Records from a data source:
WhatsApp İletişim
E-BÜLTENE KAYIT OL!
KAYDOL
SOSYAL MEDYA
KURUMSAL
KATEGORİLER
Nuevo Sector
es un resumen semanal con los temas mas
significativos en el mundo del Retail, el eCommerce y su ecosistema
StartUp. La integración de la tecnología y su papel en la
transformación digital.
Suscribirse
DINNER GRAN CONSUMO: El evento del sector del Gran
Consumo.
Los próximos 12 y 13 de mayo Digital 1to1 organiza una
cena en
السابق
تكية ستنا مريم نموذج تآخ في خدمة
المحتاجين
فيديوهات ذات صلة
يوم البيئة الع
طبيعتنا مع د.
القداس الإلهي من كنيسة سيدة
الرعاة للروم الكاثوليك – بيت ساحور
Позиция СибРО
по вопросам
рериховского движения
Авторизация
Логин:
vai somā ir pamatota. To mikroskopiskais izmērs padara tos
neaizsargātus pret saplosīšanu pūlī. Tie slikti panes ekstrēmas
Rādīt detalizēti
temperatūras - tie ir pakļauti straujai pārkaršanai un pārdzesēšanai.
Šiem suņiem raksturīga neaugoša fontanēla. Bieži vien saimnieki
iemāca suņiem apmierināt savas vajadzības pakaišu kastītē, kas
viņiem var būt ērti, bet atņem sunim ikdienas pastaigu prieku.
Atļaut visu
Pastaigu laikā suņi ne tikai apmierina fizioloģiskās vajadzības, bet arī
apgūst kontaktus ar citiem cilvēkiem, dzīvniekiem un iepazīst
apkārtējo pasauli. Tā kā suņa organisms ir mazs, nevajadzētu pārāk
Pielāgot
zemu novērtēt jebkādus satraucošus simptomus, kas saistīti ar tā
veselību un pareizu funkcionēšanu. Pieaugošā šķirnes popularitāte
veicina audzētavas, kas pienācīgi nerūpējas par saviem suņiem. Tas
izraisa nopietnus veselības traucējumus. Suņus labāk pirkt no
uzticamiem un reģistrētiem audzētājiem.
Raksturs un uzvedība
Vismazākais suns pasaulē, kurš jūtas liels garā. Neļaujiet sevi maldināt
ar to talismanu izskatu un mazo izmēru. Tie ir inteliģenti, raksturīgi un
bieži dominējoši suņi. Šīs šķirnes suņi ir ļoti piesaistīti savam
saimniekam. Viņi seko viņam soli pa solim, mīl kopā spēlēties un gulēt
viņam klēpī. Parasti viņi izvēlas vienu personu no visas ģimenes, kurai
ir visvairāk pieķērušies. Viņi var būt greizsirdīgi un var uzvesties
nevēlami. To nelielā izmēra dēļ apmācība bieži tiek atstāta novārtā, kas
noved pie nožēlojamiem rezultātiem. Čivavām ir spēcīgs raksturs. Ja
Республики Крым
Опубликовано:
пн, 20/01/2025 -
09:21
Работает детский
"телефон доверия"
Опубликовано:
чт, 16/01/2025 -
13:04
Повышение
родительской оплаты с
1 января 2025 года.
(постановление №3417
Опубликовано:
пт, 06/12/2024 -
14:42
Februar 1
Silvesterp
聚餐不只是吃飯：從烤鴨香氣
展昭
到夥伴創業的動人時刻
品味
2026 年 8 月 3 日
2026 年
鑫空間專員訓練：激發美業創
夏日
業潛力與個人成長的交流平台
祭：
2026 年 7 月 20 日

What the task requires: Only the lines from the one bearing "родительской оплаты с" through the end of the entries above belong in the answer, each one exactly as given.

Response area:
родительской оплаты с
1 января 2025 года.
(постановление №3417
Опубликовано:
пт, 06/12/2024 -
14:42
Februar 1
Silvesterp
聚餐不只是吃飯：從烤鴨香氣
展昭
到夥伴創業的動人時刻
品味
2026 年 8 月 3 日
2026 年
鑫空間專員訓練：激發美業創
夏日
業潛力與個人成長的交流平台
祭：
2026 年 7 月 20 日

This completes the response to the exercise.